Rückblickend schätzt er an seinem Beruf besonders die Begegnungen mit den Menschen in ihrer Vielfalt und das Begleiten-Dürfen ihrer Lebensgeschichten über einen kurzen oder längeren Lebensabschnitt hinweg mit der frohen Botschaft von Jesus Christus.
Die Coronazeit führte mit ihren einhergehenden Einschränkungen nicht nur dazu, dass wegen des Besuchsverbots die Patientinnen und Patienten ihre Angehörigen vermissten und für sie wichtige Gespräche ausfielen, sondern allgemein für alle persönliche Gespräche auf der Strecke blieben. Sie wurden ersetzt durch Online-Begegnungen und Zoom-Gottesdienste.

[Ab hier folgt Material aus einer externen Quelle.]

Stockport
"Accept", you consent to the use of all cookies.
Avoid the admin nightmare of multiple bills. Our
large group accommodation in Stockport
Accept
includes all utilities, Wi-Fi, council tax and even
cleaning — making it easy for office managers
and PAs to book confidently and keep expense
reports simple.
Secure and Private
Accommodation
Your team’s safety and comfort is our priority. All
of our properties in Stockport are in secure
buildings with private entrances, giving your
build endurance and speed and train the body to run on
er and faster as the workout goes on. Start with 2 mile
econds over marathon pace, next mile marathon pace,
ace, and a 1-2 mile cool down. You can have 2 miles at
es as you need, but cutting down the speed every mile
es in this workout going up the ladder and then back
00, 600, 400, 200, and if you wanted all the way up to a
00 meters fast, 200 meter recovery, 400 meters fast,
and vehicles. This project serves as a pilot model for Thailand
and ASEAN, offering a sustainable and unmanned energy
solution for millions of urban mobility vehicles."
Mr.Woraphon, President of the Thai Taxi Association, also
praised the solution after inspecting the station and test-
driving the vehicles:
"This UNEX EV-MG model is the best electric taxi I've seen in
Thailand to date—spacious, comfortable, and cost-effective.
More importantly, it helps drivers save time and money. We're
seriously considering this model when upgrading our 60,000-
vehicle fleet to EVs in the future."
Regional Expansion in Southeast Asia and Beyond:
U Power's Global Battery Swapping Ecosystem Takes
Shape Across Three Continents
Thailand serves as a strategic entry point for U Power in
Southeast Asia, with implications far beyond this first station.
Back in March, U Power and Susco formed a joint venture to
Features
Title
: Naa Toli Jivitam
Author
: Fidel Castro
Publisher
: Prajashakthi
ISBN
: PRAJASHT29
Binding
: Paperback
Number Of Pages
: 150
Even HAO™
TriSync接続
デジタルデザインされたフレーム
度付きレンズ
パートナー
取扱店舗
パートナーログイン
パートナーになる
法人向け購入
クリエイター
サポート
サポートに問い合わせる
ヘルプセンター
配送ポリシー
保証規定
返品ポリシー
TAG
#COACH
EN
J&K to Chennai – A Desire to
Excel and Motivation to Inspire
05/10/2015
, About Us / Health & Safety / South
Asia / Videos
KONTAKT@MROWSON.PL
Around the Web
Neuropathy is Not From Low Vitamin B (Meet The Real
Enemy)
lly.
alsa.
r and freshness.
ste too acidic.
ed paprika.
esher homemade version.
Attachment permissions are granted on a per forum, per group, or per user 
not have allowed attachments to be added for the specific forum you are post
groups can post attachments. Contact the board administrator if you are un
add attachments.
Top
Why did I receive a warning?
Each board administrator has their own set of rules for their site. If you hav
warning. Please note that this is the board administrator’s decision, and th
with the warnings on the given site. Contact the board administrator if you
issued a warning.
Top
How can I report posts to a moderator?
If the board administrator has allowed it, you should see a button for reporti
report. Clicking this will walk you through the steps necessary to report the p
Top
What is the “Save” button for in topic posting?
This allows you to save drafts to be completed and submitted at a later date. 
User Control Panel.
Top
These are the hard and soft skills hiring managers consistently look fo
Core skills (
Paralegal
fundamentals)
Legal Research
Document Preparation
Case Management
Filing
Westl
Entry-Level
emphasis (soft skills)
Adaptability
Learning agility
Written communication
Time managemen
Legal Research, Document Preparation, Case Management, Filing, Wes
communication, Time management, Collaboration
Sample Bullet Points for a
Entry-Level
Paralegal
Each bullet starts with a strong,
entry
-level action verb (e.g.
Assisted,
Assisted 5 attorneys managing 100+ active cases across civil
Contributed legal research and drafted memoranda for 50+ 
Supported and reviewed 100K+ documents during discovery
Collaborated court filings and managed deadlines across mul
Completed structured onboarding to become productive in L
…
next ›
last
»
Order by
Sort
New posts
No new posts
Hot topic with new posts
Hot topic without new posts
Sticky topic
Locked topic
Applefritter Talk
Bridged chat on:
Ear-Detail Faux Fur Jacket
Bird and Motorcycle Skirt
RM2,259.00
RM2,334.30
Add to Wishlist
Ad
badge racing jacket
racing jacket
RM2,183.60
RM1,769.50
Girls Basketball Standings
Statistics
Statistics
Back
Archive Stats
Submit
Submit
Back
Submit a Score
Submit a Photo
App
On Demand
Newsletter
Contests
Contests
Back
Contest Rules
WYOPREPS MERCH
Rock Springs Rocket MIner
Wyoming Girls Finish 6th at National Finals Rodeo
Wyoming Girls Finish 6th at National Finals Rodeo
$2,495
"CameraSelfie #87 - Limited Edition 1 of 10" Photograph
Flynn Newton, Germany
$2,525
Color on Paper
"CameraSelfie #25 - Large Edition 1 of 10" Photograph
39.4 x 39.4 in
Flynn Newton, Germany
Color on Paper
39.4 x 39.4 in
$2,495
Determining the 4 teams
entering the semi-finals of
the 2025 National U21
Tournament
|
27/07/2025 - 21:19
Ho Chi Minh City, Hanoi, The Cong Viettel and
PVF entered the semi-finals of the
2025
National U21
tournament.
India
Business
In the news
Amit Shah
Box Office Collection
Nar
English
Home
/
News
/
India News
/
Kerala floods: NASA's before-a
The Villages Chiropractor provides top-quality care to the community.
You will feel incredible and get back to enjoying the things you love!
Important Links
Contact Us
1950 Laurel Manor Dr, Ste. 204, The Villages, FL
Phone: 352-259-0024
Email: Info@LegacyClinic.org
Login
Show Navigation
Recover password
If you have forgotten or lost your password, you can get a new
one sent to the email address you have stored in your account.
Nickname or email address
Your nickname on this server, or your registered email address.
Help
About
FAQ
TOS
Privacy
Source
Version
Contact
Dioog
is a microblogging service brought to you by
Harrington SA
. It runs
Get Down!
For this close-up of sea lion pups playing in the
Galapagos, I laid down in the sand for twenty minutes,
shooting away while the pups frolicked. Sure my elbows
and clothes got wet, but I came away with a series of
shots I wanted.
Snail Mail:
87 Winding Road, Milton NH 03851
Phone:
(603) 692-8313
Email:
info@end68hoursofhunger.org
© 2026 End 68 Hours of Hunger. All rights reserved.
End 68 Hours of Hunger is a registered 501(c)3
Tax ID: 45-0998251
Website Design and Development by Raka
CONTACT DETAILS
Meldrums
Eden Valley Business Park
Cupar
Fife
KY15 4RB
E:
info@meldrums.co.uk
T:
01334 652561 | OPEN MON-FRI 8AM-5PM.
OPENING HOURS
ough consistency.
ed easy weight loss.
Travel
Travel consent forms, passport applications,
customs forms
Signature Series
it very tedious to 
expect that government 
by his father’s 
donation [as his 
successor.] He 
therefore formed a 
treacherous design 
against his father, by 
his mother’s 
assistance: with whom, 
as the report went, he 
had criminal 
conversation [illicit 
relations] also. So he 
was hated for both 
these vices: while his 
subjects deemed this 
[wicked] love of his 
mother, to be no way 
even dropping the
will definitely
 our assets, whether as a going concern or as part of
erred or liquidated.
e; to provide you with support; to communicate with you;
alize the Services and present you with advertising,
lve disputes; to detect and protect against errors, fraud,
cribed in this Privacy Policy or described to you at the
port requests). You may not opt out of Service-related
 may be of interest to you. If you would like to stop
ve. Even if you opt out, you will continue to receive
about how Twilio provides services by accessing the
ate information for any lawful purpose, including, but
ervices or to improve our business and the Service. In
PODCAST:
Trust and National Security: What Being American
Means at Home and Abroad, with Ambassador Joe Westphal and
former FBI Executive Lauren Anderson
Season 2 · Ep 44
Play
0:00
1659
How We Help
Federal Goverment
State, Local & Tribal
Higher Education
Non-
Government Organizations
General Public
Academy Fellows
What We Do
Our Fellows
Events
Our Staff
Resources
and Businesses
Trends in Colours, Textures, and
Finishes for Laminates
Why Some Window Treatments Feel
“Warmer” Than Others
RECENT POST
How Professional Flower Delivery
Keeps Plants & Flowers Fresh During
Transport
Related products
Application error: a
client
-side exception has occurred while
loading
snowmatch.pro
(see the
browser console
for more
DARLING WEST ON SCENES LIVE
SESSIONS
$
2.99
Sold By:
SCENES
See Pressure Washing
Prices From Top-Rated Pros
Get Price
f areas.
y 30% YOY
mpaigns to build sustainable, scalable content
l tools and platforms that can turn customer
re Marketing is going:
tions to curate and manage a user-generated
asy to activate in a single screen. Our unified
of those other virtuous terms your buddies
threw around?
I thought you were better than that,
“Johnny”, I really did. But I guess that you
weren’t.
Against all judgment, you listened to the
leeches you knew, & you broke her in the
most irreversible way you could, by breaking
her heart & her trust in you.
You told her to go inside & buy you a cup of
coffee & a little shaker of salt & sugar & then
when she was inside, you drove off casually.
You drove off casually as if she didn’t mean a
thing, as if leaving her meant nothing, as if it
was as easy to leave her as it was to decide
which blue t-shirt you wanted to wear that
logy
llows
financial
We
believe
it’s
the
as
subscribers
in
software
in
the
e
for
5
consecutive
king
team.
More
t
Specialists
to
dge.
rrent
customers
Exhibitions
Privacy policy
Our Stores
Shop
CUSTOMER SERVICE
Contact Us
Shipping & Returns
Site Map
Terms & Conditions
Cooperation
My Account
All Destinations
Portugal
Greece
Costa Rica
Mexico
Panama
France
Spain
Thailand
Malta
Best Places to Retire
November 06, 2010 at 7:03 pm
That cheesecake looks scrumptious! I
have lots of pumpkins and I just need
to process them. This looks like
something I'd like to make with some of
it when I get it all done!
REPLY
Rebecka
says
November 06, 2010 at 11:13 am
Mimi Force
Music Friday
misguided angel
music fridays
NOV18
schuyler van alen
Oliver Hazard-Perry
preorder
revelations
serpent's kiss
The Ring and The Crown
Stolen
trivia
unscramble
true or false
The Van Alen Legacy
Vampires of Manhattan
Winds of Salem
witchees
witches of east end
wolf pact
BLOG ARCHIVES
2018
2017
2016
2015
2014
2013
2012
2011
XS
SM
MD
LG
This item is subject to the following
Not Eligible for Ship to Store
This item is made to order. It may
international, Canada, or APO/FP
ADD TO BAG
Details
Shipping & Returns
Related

Diese digitalen Veränderungen erleichtern Herrn Müller als „Not Digital Native“ den Abschied aus Trier. Er geht mit lachendem Auge zusammen mit seinem Partner nach Frankreich, wo die nächste evangelische Gemeinde ungefähr 50 Kilometer entfernt liegt. Dort will er erst einmal spüren, wie es ist, Verantwortung abgeben zu dürfen, erst einmal ankommen, zur Ruhe kommen, hat das Berufsleben doch im Kern ein Angespanntsein für ihn beinhaltet. Er freut sich darauf, neue Kontakte aufzubauen, eine Art Neustart hinzubekommen ohne To-Do-Liste und große Verpflichtungen. Vielleicht will er im Kirchenchor mitsingen. Seine sprachliche Begabung und die bereits jetzt sehr guten Französischkenntnisse werden ihm dabei sicher helfen.
Alles alles Gute für den Neustart in neuer Umgebung!